As part of the Clooney Foundation for Justice’s TrialWatch initiative, the American Bar Association’s Center for Human Rights monitored Theary Seng’s trial for charges of incitement of social disorder and conspiracy. Ms. Seng should never have been put on trial. Given the lack of evidence against her and the broader context of a mass crackdown against government critics, Ms. Seng appears to have been prosecuted solely for exercising her right to free expression, including criticizing the ruling political party and supporting the main opposition party. Notably, the prosecution never put forth evidence that she had engaged in anything other than non-violent political speech. The proceedings against her were also marred by procedural irregularities and violations at all stages: her right to be informed of the charges against her, her right to counsel, her right to adequate facilities to prepare for a defense, her right to the presumption of innocence, and her right to an independent and impartial tribunal. In light of the above, Ms. Seng’s conviction is untenable, and her resulting detention is arbitrary under international law.
Ms. Seng is a Cambodian-American lawyer who emigrated to the United States from Cambodia as a child after her parents died at the hands of the Khmer Rouge. She subsequently returned to Cambodia to work on social and political issues. Specifically, Ms. Seng is a human rights lawyer who has advocated on behalf of victims of the Khmer Rouge and served as the founding director of CIVICUS: Center for Cambodian Civic Education. She is also an outspoken critic of Prime Minister Hun Sen’s government.

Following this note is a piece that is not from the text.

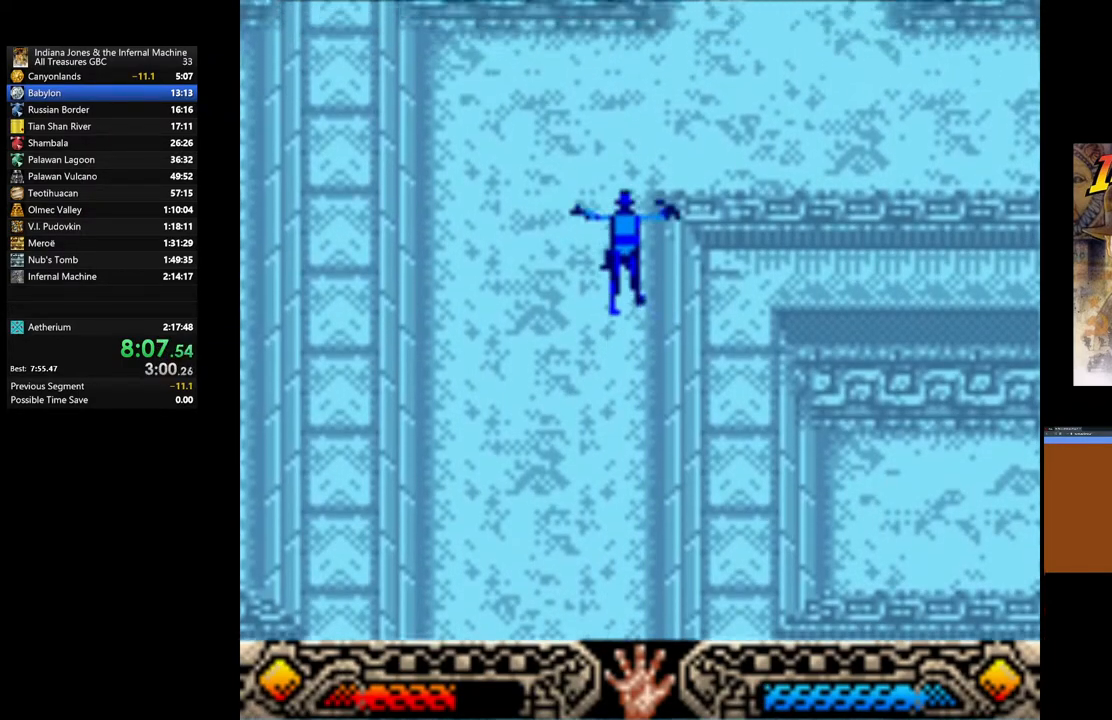
{"buttons": [], "left_stick": "up-right", "right_stick": "center", "events": []}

In August 2020, Ms. Seng was charged with conspiracy under Article 453 of the Cambodian Criminal Code and incitement of social disorder under Articles 494 and 495. She was tried alongside dozens of other co-accused persons, including opposition leader-in-exile Sam Rainsy. Her trial occurred in the context of other mass trials of former members of the banned opposition Cambodian National Rescue Party, supporters of Sam Rainsy, and critics of Prime Minister Hun Sen.
From the outset, the authorities repeatedly violated Ms. Seng’s fair trial rights. The charging documents in her case only mentioned her name as part of a list of accused persons and failed to identify any specific acts underlying the offenses she was alleged to have committed. This violated her right to notice of the charges against her, as guaranteed by the International Covenant on Civil and Political Rights (ICCPR), to which Cambodia is party. Ms. Seng’s right to counsel of her own choosing and her right to adequate facilities to prepare her defense were also violated when the court denied her legitimate requests to represent herself and correspondingly prevented her from obtaining the casefile against her, attempting to question her before she had accessed any materials regarding her alleged criminal acts. Furthermore, Ms. Seng’s conviction despite the complete lack of evidence regarding the offenses alleged – in which the prosecution failed to prove key elements of the charges, such as an agreement under Article 453 or intent to incite under Article 495 – violated her right to be presumed innocent and indicated that the court hearing her case was neither independent nor impartial.
In addition, the proceedings were a stark violation of Ms. Seng’s right to freedom of expression. While Cambodia has the right to protect its national security, under the ICCPR it must refrain from levying charges against government critics on the pretext of security. In this case, the evidence against Ms. Seng was based on nine Facebook posts on her personal account (either her own posts or posts reshared from Sam Rainsy’s page) that expressed her support for Sam Rainsy and his planned return to Cambodia, and criticized the government. These posts were protected exercises of Ms. Seng’s right to freedom of expression under the ICCPR. Indeed, given the numerous mass trials against critics of Prime Minister Hun Sen and his regime, Ms. Seng’s prosecution and conviction are but one of many ongoing attempts by the Cambodian government to suppress dissent.
Underscoring these violations, Article 495 of the Cambodian Criminal Code – under which Ms. Seng was prosecuted for incitement to social disorder – has been found by the UN Working Group on Arbitrary Detention to violate the ICCPR for being vague and overly broad, and for failing to distinguish between violent speech and peaceful exercise of fundamental rights.
The Appellate Court must immediately overturn Ms. Seng’s conviction and order her release from detention. More broadly, the State must stop targeting individuals for exercising their right to free expression and must amend Article 495 of the Criminal Code, which has been repeatedly used as a tool for repressing dissent.